Assignment ->
Count every line in the entries that contains "vista". Report that count alone.

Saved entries
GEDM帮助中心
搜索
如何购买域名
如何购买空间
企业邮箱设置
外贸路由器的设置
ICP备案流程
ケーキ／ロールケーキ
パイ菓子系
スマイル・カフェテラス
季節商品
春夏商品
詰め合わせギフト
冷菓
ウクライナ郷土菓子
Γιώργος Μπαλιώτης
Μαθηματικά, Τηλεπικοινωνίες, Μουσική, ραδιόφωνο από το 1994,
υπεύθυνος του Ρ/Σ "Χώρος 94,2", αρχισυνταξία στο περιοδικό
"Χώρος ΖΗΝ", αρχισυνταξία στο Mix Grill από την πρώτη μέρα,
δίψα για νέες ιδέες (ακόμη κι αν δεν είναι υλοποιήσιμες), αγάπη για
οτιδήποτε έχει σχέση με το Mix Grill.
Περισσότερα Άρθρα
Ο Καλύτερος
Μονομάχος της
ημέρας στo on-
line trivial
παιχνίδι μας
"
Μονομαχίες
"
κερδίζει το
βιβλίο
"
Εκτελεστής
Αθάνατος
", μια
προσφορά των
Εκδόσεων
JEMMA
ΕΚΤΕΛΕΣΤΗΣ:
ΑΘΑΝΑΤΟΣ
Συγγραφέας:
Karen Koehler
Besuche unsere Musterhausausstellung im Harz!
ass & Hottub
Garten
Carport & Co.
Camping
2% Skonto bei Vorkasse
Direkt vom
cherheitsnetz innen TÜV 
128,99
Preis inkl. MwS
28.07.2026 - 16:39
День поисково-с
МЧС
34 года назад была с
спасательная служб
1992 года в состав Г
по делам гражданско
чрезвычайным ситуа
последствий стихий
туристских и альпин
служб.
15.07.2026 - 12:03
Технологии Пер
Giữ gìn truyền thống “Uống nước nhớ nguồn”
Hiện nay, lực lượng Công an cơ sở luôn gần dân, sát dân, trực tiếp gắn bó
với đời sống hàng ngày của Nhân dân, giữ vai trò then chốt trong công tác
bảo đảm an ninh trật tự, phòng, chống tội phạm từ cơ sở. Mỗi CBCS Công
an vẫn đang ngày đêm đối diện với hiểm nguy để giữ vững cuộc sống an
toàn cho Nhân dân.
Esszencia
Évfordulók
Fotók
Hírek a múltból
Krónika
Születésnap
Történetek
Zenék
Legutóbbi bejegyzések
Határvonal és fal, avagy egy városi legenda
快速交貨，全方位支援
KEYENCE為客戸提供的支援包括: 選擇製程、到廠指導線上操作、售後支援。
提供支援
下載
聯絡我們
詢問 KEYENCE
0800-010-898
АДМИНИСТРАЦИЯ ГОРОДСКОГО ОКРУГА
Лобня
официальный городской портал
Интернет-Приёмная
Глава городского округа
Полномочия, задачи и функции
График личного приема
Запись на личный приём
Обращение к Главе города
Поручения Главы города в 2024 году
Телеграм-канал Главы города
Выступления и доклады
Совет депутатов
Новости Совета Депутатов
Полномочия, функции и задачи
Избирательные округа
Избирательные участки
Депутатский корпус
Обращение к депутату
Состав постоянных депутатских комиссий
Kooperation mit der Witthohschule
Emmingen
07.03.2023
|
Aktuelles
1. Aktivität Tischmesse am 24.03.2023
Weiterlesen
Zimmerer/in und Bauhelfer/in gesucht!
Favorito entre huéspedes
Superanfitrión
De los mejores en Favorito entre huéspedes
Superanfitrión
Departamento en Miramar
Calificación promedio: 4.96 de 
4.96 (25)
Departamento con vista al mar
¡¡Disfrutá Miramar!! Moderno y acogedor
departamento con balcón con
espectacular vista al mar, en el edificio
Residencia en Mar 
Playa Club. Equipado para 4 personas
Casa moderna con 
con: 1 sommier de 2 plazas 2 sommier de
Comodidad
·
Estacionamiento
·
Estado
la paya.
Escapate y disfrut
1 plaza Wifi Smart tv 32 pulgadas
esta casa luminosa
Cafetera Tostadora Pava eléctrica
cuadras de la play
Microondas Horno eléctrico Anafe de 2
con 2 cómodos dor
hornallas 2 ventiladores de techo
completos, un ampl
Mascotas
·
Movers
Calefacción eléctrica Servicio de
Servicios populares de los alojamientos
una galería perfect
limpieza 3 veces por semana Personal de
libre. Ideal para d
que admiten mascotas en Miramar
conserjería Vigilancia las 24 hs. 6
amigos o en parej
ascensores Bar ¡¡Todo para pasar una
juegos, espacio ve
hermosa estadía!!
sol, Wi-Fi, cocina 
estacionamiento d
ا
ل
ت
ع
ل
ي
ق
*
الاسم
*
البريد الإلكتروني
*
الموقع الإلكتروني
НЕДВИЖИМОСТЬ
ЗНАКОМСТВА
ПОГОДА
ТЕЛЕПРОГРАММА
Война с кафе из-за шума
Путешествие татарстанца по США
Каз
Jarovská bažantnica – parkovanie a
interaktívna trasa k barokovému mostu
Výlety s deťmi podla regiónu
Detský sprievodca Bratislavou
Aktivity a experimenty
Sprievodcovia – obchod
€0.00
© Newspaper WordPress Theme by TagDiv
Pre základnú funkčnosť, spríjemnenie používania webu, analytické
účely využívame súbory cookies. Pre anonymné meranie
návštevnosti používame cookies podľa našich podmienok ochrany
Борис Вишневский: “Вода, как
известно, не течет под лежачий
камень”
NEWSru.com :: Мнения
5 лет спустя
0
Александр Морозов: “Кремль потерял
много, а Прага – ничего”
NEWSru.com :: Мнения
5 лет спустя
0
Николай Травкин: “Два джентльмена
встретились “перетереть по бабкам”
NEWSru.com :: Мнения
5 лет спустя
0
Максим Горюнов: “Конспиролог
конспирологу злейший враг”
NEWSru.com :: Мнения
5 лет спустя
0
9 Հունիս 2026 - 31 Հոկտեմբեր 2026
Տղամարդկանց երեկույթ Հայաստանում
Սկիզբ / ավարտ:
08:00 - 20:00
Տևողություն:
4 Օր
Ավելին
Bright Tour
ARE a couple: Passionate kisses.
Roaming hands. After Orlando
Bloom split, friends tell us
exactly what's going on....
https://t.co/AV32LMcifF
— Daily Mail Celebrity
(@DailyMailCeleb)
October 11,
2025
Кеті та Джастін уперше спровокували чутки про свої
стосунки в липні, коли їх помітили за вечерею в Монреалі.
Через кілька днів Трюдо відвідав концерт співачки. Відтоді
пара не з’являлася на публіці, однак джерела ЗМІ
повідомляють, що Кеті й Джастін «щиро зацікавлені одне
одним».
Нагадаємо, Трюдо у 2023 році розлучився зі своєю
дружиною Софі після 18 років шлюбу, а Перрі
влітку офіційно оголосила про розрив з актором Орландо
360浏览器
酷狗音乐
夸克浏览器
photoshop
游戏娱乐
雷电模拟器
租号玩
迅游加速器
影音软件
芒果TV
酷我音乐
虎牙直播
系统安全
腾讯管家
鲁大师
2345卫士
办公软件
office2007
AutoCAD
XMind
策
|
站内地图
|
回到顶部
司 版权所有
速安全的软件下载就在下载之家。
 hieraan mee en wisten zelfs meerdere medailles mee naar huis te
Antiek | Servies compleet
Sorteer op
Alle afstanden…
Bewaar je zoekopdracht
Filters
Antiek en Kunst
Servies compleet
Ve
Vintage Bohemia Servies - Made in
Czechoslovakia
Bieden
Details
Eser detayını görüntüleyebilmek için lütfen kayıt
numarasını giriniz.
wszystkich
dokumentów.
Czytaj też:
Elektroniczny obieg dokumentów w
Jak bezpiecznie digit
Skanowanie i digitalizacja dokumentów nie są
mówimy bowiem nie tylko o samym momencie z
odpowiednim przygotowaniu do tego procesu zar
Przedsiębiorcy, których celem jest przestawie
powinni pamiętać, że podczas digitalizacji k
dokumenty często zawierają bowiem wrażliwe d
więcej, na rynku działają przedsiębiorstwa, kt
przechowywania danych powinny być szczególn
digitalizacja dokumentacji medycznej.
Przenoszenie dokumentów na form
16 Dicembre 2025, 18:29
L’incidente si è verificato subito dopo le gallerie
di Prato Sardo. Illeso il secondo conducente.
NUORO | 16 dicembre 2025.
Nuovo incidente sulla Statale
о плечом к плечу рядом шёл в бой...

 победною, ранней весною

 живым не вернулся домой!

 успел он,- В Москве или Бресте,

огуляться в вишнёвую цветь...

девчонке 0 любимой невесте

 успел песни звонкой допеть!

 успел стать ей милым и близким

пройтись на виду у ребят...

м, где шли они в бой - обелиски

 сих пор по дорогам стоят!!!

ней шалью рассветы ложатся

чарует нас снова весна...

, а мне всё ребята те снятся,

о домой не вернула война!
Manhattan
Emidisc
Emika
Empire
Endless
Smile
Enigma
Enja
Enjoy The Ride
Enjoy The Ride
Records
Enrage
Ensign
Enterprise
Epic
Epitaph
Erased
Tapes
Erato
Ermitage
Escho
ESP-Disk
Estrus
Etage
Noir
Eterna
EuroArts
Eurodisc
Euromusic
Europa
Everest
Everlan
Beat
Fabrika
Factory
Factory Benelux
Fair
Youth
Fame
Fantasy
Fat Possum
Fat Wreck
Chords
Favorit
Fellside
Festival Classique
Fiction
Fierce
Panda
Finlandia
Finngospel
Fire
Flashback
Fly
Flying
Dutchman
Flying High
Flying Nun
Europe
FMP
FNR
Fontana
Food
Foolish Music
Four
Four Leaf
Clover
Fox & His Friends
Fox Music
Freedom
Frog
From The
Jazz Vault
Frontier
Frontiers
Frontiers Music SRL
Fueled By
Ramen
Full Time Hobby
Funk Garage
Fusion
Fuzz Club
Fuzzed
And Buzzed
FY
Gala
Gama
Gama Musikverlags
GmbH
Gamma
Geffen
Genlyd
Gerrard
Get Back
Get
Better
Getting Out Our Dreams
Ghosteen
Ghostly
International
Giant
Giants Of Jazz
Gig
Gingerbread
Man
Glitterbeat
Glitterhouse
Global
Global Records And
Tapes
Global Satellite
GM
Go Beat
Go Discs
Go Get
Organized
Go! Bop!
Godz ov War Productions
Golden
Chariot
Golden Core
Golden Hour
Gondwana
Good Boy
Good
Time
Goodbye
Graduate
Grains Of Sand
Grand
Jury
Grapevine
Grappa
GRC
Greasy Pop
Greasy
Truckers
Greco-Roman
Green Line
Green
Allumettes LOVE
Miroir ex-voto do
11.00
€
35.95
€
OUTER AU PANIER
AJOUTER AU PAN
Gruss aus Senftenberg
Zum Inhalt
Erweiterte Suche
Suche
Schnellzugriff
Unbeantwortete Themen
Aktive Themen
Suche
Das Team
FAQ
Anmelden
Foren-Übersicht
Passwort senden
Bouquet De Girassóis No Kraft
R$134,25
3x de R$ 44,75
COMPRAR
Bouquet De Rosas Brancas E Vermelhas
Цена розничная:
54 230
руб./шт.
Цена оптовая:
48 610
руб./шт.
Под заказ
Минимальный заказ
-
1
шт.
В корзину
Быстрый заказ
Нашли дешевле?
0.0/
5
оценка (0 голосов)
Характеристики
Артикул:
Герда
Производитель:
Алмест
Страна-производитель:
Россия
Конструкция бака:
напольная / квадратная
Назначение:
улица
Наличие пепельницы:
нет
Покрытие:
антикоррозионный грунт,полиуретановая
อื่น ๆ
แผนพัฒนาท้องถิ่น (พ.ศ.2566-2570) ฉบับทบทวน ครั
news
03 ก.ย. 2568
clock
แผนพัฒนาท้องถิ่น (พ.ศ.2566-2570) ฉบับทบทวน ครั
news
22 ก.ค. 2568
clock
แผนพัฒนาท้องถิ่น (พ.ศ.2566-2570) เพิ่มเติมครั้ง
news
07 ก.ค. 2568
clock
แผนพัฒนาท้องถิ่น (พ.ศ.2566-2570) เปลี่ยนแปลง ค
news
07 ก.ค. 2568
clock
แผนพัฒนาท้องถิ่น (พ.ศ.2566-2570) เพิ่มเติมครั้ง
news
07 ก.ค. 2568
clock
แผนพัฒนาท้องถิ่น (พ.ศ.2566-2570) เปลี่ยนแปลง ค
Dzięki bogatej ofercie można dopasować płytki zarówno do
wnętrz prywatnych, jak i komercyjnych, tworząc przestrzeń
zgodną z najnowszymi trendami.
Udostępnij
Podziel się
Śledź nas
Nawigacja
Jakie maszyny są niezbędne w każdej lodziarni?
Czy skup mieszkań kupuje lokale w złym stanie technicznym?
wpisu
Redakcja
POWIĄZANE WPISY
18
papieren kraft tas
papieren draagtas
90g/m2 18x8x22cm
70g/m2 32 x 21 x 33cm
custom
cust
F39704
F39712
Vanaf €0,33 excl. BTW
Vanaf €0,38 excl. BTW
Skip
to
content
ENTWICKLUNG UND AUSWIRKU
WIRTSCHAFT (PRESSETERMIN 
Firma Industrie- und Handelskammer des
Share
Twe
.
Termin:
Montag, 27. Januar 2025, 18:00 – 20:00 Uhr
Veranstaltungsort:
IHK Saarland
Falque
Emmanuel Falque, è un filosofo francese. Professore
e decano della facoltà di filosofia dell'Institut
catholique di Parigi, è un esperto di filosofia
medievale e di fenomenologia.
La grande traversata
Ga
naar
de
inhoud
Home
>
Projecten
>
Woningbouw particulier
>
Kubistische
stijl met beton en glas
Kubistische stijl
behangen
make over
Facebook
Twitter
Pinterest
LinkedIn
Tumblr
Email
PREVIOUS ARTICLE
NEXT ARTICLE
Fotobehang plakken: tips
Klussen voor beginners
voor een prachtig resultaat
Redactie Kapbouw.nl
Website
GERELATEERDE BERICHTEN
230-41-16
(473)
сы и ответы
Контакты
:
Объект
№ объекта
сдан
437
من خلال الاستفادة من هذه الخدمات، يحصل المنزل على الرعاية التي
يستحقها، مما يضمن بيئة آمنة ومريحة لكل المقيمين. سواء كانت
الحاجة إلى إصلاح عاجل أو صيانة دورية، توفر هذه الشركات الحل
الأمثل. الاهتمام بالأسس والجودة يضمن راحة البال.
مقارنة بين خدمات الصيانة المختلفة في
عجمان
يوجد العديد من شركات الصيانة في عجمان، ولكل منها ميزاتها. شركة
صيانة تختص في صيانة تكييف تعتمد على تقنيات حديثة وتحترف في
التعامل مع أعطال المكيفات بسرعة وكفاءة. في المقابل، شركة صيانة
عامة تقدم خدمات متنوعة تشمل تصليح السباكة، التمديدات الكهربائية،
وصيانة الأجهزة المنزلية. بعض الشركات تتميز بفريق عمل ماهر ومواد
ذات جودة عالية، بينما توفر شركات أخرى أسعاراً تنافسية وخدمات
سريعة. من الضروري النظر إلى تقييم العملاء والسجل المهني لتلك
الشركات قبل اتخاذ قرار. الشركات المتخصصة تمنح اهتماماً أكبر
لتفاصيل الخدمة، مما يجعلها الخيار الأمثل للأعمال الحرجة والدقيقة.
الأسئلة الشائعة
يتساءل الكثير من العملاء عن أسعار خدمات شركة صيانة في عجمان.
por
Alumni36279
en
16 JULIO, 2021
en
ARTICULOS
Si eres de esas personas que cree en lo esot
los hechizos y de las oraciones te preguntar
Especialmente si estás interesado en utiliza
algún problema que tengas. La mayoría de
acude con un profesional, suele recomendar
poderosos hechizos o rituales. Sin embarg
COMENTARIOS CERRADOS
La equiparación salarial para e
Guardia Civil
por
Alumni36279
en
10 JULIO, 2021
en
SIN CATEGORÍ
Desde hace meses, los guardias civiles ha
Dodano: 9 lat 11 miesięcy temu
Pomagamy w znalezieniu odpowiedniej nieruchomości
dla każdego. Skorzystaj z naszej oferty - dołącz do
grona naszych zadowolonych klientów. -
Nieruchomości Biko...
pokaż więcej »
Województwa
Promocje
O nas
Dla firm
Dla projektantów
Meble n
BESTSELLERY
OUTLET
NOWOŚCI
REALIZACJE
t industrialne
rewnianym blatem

Task solution ->
2